By Vitaly PORTNYKOV, The Day
Journalists hang out for hours near Moscow's Central Clinical Hospital
in the hope to learn something new about the health of Russian President
Boris Yeltsin. Meanwhile, another post-Soviet capital, Baku, looks forward
to news from Turkey where President Geydar Aliyev of Azerbaijan is receiving
medical treatment. A sad coincidence? Of course, but this is also a vivid
characteristic of the generation still populating the post-Soviet space.
Messrs. Yeltsin and Aliyev are people very different in their leadership
styles, political destinies, and everyday attitudes. One lost his seat
in the Politburo because he was considered too conservative an opponent
of the Mikhail Gorbachev's perestroika, the other because he advocated
too radical reforms. What they had in common is that both were members
of that Politburo. The Politburo, as well as the Communist Party of the
USSR and the Soviet Union, are now history.

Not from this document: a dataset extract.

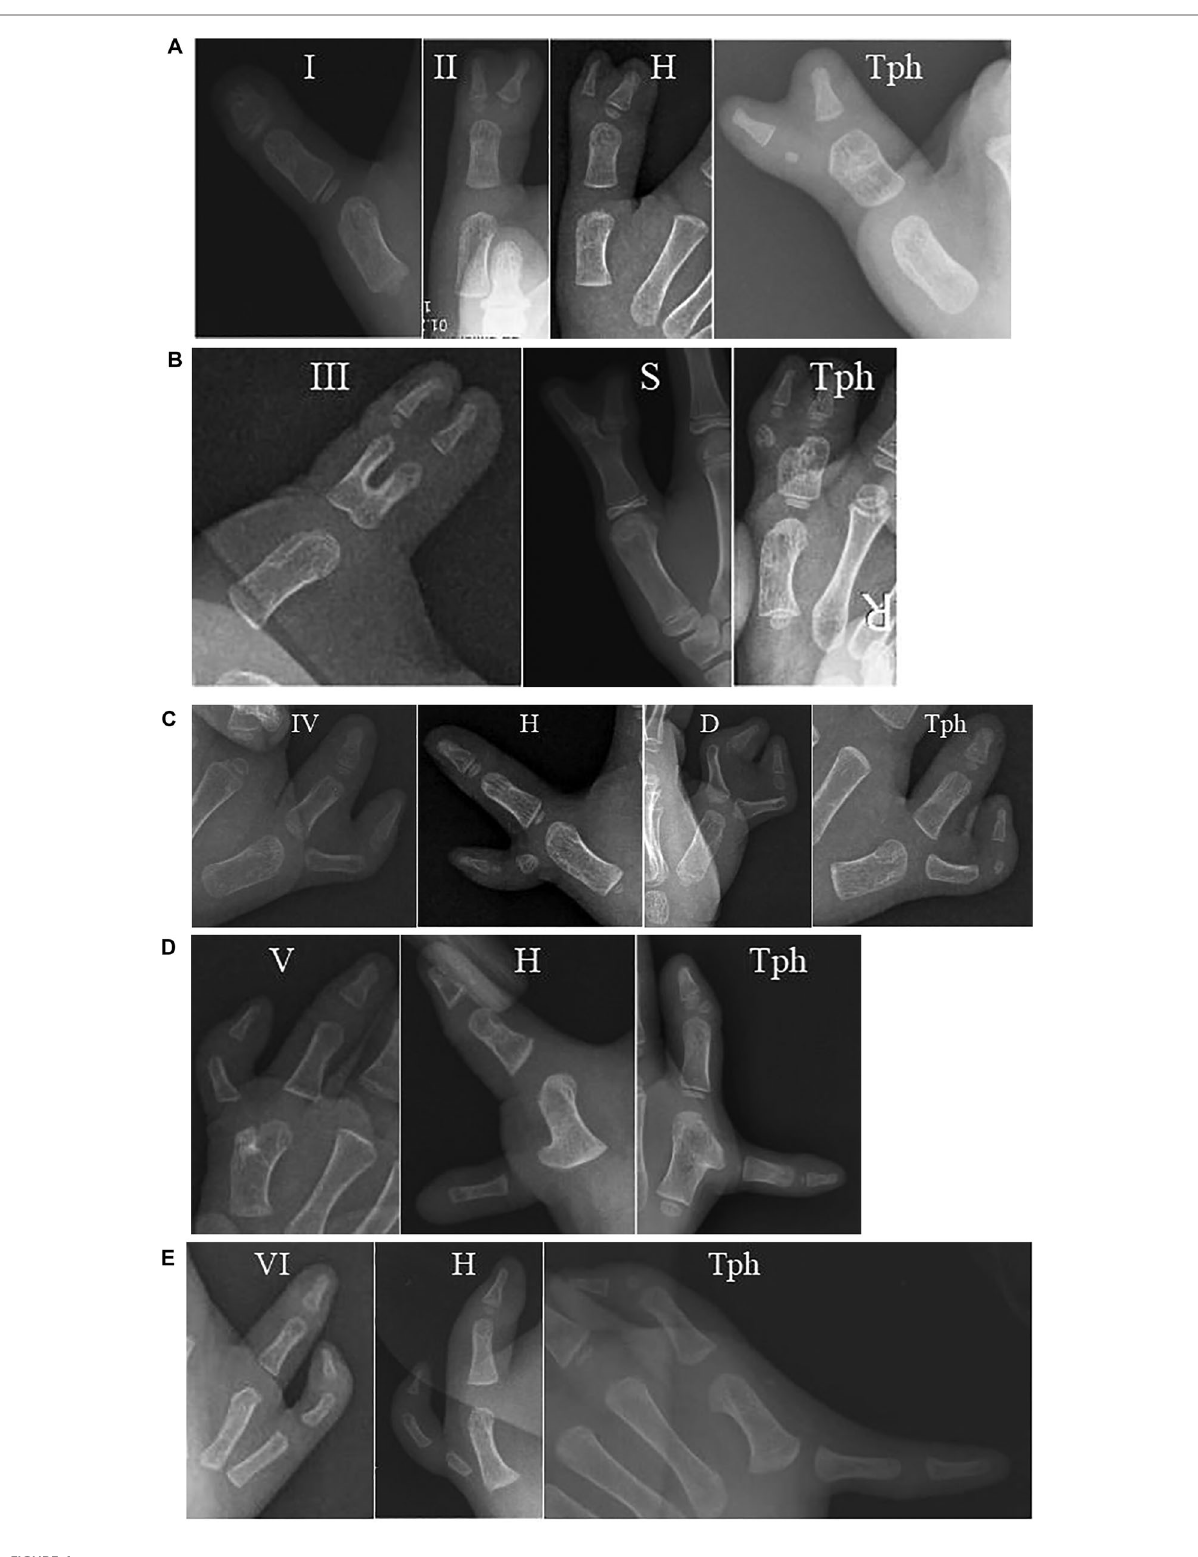
FIGURE 4 ( A – E) Radiograph of the Rotterdam Classi fi cation. ( A ) type I, II-II, II-H and II-Tph; ( B ) type III-III, III-S and III-Tph; ( C ) type IV-IV, IV-H, IV-D and IV-Tph; ( D ) type V-V, V-H and V-Tph; ( E ) type VI-VI, VI-H and VI-Tph. H, hypoplastic or fl oating; D, deviation; Tph, triphalangism; S,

But their alumni remain in power.
We always repeat that what is needed is a change of generations: look,
Moses led his people in the wilderness for decades, while we want everything
all at once. Sorry, what kind of Moses are you talking about, if you can
learn the biographies of today's leaders from a time-battered Propagandist's
Reference Book - and these will be true biographies and not what they
tell us about themselves today. One such person went to an international
forum and, in order not to disgrace himself in front of the Rockefellers,
wrote in his resume: "Was engaged in political activity before being elected."
What kind of activity, Comrade? Did you run a section at a district
Party committee? Then at a city Committee? Then in the Central Committee?
Shall I remind you of the Politburo?
No doubt, there are extremely gifted and strong personalities among
these people. Yeltsin, after all, is one. But these are old men with an
old style of thinking and ruling and who have their own problems. They
suffer from their own maladies, lust for power being the most dangerous.
They do not want to become historical figures just yet. However, before
they make their way into the history books, the latter will also feature
us, post-Soviet people, as the best example of the whole nations once so
arduously experimented upon by those invincible Politburo members.